Bill Miller - Biography



By J Poet

Bill Miller is a Mohican singer/songwriter, one of the first Native American artists to gather a mainstream following. Miller’s songs are deeply spiritual and detail the everyday lives of Native people in a manner that all musical tastes and races can enjoy. His list of achievements is distinctive, as he was one of the first Native American artists signed to a major label. In 2004, he won a Grammy for Cedar Dream Songs (2004 Paras), an album that features his flute playing in arrangements that combine Native, rock and new age textures.

 

Miller was born in 1955 and grew up in a large family, dominated by an alcoholic father—something he would touch on later in his songs. He grew up on the Stockbridge-Munsee Reservation in Wisconsin and found solace in music at an early age. He took part in traditional Mohawk ceremonies—Mohawk is an English version of Mahicanuk: People From Where The Waters Are Never Still—and, like most kids his age, listened to AM radio in the ‘60s. Miller was introverted and showed no desire to sing, but he loved the sound of surf music. He picked up guitar when he was 12-years-old, taught himself to play and performed in teen rock cover bands. When he decided to do music full-time, Miller dropped out of college to join a group that played covers of Stones and Zeppelin tunes—two of his favorite bands. He also learned how to play traditional Native flute.

 

In the ‘70s Miller got more serious about songwriting. He unplugged and started playing folk clubs, spending a decade on the road. During this time he made several self-produced albums that were later released by Vanguard Records on CD in 2000. These titles included The Art of Survival; Loon, Mountain and Moon; and Reservation Road, which was a recorded live set from these days.

 

After moving to Nashville and co-writing songs with Nanci

Griffith, Peter Rowan and Kim Carnes, Miller was “discovered” by Michael Martin Murphy, who helped Miller get a deal with Warner Western, a short lived logo dedicated to the roots music of the American West. He was the one Indian among the cowboys.

           

Miller’s three Warner albums—The Red Road (1993 Warner); Raven in the Snow (1995 Reprise); and Native Suite (1996 Warner), a flute-dominated collaboration with Robert Mirabal—brought his music to mainstream audiences and earned critical raves. In 1994, Tori Amos invited Miller to open a string of dates on her Under the Pink tour after falling in love with The Red Road.

 

When Warner folded its western label, Miller signed with Vanguard and created Ghostdance (1999 Vanguard), a powerful collection of songs that reference the shamanistic dreams of the medicine man Wawoka, who thought the Ghostdance would bring Indians and whites together. The album won five Nammys at the 2000 Native American Music Awards, including Artist of the Year, Album of the Year, Songwriter of the Year, and Song of the Year.
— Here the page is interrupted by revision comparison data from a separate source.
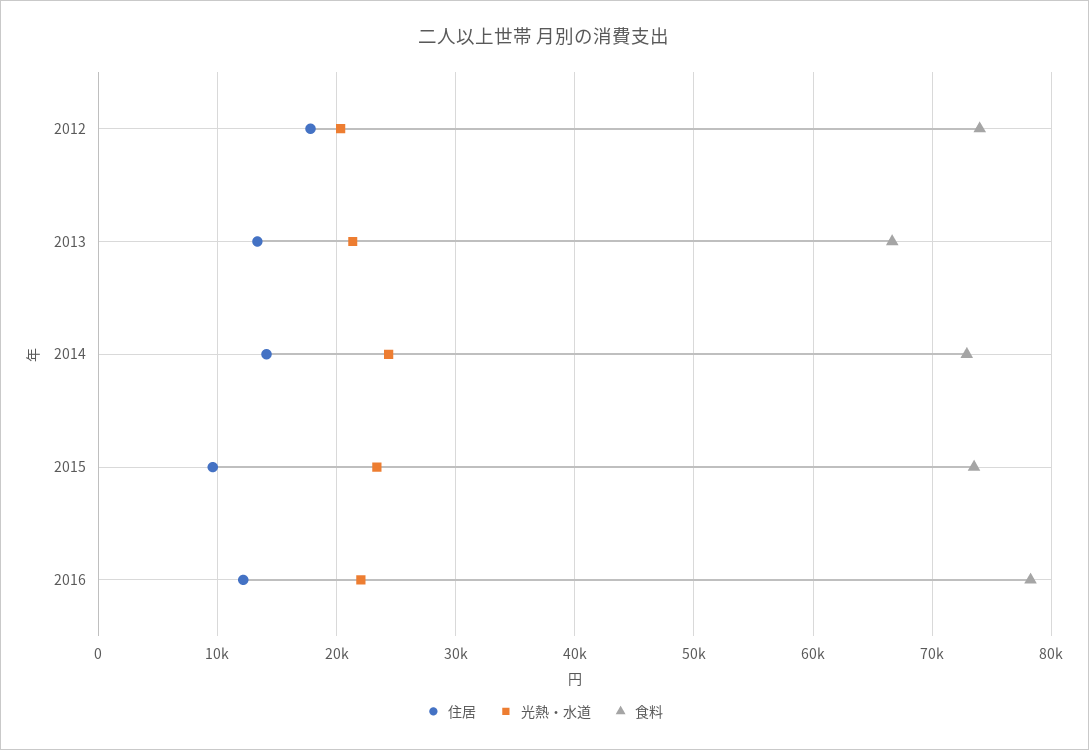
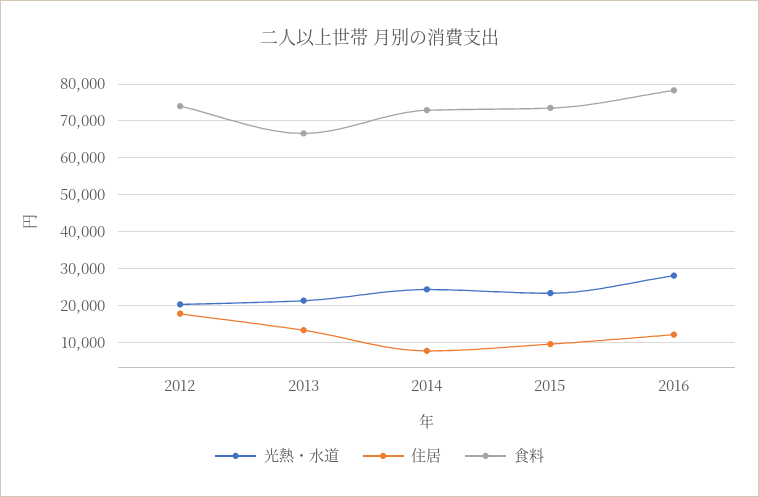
  {
    "住居": {
      "2012": 18000,
      "2013": 13000,
-     "2014": 14000,
+     "2014": 8000,
      "2015": 10000,
      "2016": 12000
    },
    "光熱・水道": {
      "2012": 20000,
      "2013": 21000,
      "2014": 24000,
      "2015": 23000,
-     "2016": 22000
+     "2016": 28000
    },
    "食料": {
      "2012": 74000,
      "2013": 67000,
      "2014": 73000,
      "2015": 74000,
      "2016": 78000
    }
  }

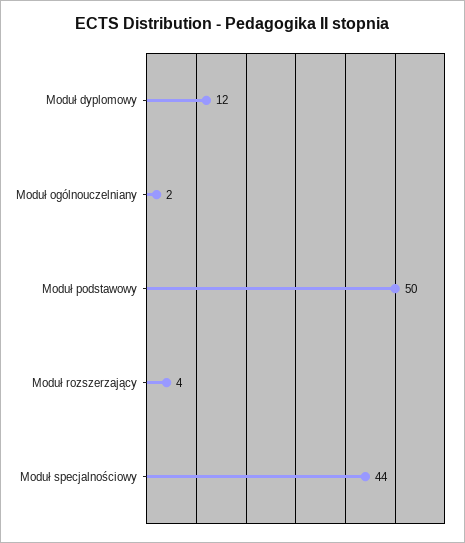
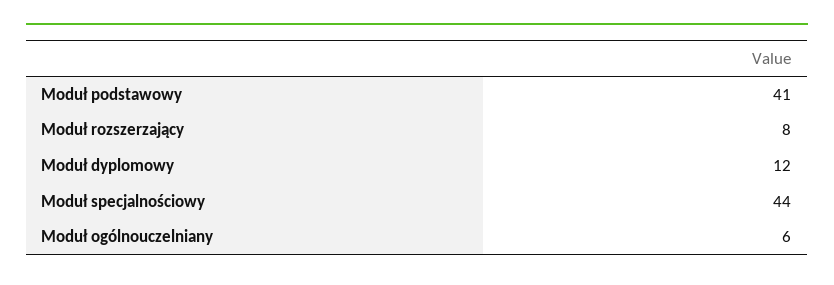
  {
    "Moduł dyplomowy": 12,
-   "Moduł ogólnouczelniany": 2,
+   "Moduł ogólnouczelniany": 6,
-   "Moduł podstawowy": 50,
+   "Moduł podstawowy": 41,
-   "Moduł rozszerzający": 4,
+   "Moduł rozszerzający": 8,
    "Moduł specjalnościowy": 44
  }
Vanguard also released a Miller “best of” collection drawn mostly from his earlier works, entitled Spirit Songs (2004 Vanguard).

 

Miller continues to tour and record in the new century. His most recent albums are A Sacred Gift (2002 Paras) Spirit Rain (2002 Paras) and the Grammy award-winning Cedar Dream Songs (2004 Paras). In 2007, he contributed production and instrumentation to “Everybody’s Brother,” the title track of Billy Joe Shaver’s album for Compadre Records.